La durabilité et la continuité concernent le long terme. L’infrastructure numérique doit non seulement fonctionner aujourd’hui, mais doit également pouvoir être entretenue, transférée et poursuivie de manière responsable. Pour LibreKAT, il s’agit d’une valeur fondamentale, car l’infrastructure numérique publique est trop importante pour dépendre d’une énergie fortuite, de personnes ou d’un financement fortuit.

La continuité commence par la portabilité. Si les connaissances résident uniquement chez un seul développeur, fournisseur ou bénévole, un projet est vulnérable. La documentation, une gouvernance claire, le contrôle des versions, les processus de publication et une communauté saine ne sont pas des problèmes secondaires. Ils déterminent si les logiciels peuvent continuer à exister après le départ des individus.

Les fondements de la sécurité de l’information relient directement la continuité au devoir de diligence. La disponibilité n’est pas seulement une commodité technique, mais fait partie de la sécurité des informations. Les perturbations, les erreurs logicielles et l’absence de plan B peuvent également être des incidents de sécurité. Quiconque ne dispose pas d’une procédure de déroutement, de récupération ou d’urgence minimale augmente les dommages causés par l’incident lui-même.

Cela s’applique également aux organisations qui utilisent la technologie. Une stratégie de sortie qui n’a jamais été testée offre une certitude limitée. Une sauvegarde que personne ne peut restaurer, c’est avant tout de l’espoir. Un projet open source sans maintenance n’est pas une alternative durable. La continuité nécessite de la pratique, l’attribution des responsabilités et la vérification périodique de la réalité.

La durabilité a aussi un côté physique. Les services numériques fonctionnent grâce à l’énergie, au matériel, au refroidissement, aux réseaux et aux matières premières. Les centres de données, puces et appareils font partie de chaînes géopolitiques et écologiques. Quiconque prend au sérieux l’autonomie numérique doit également se demander d’où vient l’énergie, comment le matériel est amorti et si l’infrastructure peut résister à la rareté, à la congestion du réseau et à l’évolution des réglementations.

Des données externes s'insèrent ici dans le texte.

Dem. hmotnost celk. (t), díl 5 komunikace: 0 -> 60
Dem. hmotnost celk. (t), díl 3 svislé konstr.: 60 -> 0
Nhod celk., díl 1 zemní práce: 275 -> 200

Dans le livre de la souveraineté, la souveraineté durable revient comme une question à long terme : un service numérique peut-il continuer à fonctionner dans les cadres européens de l’énergie, des matières premières et de la durabilité ? Cela fait de la durabilité non pas un label climatique distinct, mais un élément de la résilience administrative.

Pour LibreKAT, cela signifie que la maintenance mérite autant d’appréciation que l’innovation. Les nouvelles fonctionnalités sont visibles et attractives. Les chemins de maintenance, de documentation et de migration sont plus discrets, mais souvent plus importants. De nombreux problèmes numériques surviennent non pas parce que personne n’a jamais rien construit de bon, mais parce que personne n’est resté responsable de la gestion à long terme.

La durabilité nécessite également des connaissances ouvertes. Lorsque les méthodes, la documentation et le code source sont accessibles, une communauté peut s’appuyer sur ce qui existe. Si tout est enfermé dans des formats fermés ou chez un seul fournisseur, la continuité devient dépendante de choix commerciaux. Parfois, la souveraineté ne réside pas dans l’outil, mais dans le format, la connaissance et la capacité d’agir.

De plus, la continuité est un choix administratif. Les conseils doivent déterminer quels systèmes sont critiques, quel niveau de disponibilité est nécessaire et quelles dépendances sont acceptables. Ces choix appartiennent aux registres des risques, aux contrats, aux achats et aux évaluations périodiques. Ce qui n’est pas entretenu se détériorera naturellement.

Le cycle PDCA est donc aussi un instrument de continuité. Planifiez quels joyaux de la couronne ont besoin d’être protégés et restaurés. A faire : mettre en place des mesures et des scénarios d’urgence. Vérifier : tester la récupération, la migration et le fonctionnement. Agir : ancrer les améliorations et recommencer. Dans ce sens, la durabilité est une répétition organisée.

LibreKAT opte pour le long terme. Non pas en promettant que rien ne changera jamais, mais en rendant le changement possible sans perte de contrôle. Le durable est ce qui peut être compris, entretenu, remplacé et transmis.